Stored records
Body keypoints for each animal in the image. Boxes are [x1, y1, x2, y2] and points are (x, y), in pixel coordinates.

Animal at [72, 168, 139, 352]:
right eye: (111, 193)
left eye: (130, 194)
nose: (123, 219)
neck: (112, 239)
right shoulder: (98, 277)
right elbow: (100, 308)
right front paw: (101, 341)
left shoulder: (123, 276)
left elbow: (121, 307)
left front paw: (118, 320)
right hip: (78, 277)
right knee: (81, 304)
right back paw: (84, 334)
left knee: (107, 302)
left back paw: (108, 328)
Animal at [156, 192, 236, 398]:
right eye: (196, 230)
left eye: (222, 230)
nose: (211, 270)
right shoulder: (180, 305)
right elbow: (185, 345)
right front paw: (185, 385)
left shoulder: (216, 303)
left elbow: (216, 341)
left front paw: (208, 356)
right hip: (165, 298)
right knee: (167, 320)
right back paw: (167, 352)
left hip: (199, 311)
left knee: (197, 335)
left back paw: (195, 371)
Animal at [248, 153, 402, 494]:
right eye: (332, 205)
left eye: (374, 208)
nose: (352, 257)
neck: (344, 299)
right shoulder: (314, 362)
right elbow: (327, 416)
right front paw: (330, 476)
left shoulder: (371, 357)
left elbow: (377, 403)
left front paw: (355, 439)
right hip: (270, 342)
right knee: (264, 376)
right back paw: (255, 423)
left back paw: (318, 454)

## What to work on
From the data above, copy every line where "shoulder" appears.

## Expected output
right shoulder: (98, 277)
left shoulder: (123, 276)
right shoulder: (180, 305)
left shoulder: (216, 303)
right shoulder: (314, 362)
left shoulder: (371, 357)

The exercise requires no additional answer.